→ Job
Write out every line of the following data verbatim, without changing a single character.

→ Listed entries
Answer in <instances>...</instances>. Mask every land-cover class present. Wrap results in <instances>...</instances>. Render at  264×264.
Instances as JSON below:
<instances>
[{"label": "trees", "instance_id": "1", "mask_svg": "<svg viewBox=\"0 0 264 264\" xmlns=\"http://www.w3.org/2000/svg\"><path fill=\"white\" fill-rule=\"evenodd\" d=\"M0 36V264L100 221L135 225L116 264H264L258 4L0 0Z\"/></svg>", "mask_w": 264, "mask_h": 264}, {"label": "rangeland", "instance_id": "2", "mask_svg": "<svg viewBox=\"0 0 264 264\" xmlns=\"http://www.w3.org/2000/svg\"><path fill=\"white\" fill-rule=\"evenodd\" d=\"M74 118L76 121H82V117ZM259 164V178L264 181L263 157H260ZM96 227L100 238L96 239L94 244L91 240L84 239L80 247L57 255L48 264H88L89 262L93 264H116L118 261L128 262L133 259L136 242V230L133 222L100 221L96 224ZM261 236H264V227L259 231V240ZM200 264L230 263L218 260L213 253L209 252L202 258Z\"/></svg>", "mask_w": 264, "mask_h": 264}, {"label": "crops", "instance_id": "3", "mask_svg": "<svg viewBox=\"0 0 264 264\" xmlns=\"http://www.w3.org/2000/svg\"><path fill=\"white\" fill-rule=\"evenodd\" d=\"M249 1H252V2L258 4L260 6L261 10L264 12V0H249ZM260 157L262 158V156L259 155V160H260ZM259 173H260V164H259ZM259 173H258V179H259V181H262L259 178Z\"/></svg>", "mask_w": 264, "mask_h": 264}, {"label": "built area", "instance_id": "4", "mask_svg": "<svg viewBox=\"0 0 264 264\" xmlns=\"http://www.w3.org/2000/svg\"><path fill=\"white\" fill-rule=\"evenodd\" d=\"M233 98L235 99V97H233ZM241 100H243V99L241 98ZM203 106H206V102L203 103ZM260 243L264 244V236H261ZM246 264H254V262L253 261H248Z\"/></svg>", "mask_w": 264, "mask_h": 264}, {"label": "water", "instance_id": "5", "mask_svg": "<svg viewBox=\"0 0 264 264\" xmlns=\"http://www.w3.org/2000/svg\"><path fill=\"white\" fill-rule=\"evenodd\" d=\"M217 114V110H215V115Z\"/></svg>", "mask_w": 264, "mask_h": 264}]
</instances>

→ Task output
Answer in <instances>...</instances>. Mask every land-cover class present. Wrap results in <instances>...</instances>. Render at  264×264.
Instances as JSON below:
<instances>
[{"label": "trees", "instance_id": "1", "mask_svg": "<svg viewBox=\"0 0 264 264\" xmlns=\"http://www.w3.org/2000/svg\"><path fill=\"white\" fill-rule=\"evenodd\" d=\"M0 36V264L100 221L135 225L116 264H264L258 4L0 0Z\"/></svg>", "mask_w": 264, "mask_h": 264}, {"label": "rangeland", "instance_id": "2", "mask_svg": "<svg viewBox=\"0 0 264 264\" xmlns=\"http://www.w3.org/2000/svg\"><path fill=\"white\" fill-rule=\"evenodd\" d=\"M74 118L76 121H82V117ZM259 164V178L264 181L263 157H260ZM96 227L100 238L96 239L94 244L91 240L84 239L80 247L57 255L48 264H88L89 262L93 264H116L118 261L128 262L133 259L136 242V230L133 222L100 221L96 224ZM261 236H264V227L259 231V240ZM200 264L230 263L218 260L213 253L209 252L202 258Z\"/></svg>", "mask_w": 264, "mask_h": 264}, {"label": "crops", "instance_id": "3", "mask_svg": "<svg viewBox=\"0 0 264 264\" xmlns=\"http://www.w3.org/2000/svg\"><path fill=\"white\" fill-rule=\"evenodd\" d=\"M249 1H252V2L258 4L260 6L261 10L264 12V0H249ZM260 157L262 158V156L259 155V160H260ZM259 173H260V164H259ZM259 173H258V179H259V181H262L259 178Z\"/></svg>", "mask_w": 264, "mask_h": 264}, {"label": "built area", "instance_id": "4", "mask_svg": "<svg viewBox=\"0 0 264 264\" xmlns=\"http://www.w3.org/2000/svg\"><path fill=\"white\" fill-rule=\"evenodd\" d=\"M233 98L235 99V97H233ZM241 100H243V99L241 98ZM203 106H206V102L203 103ZM260 243L264 244V236H261ZM246 264H254V262L253 261H248Z\"/></svg>", "mask_w": 264, "mask_h": 264}, {"label": "water", "instance_id": "5", "mask_svg": "<svg viewBox=\"0 0 264 264\" xmlns=\"http://www.w3.org/2000/svg\"><path fill=\"white\" fill-rule=\"evenodd\" d=\"M217 114V110H215V115Z\"/></svg>", "mask_w": 264, "mask_h": 264}]
</instances>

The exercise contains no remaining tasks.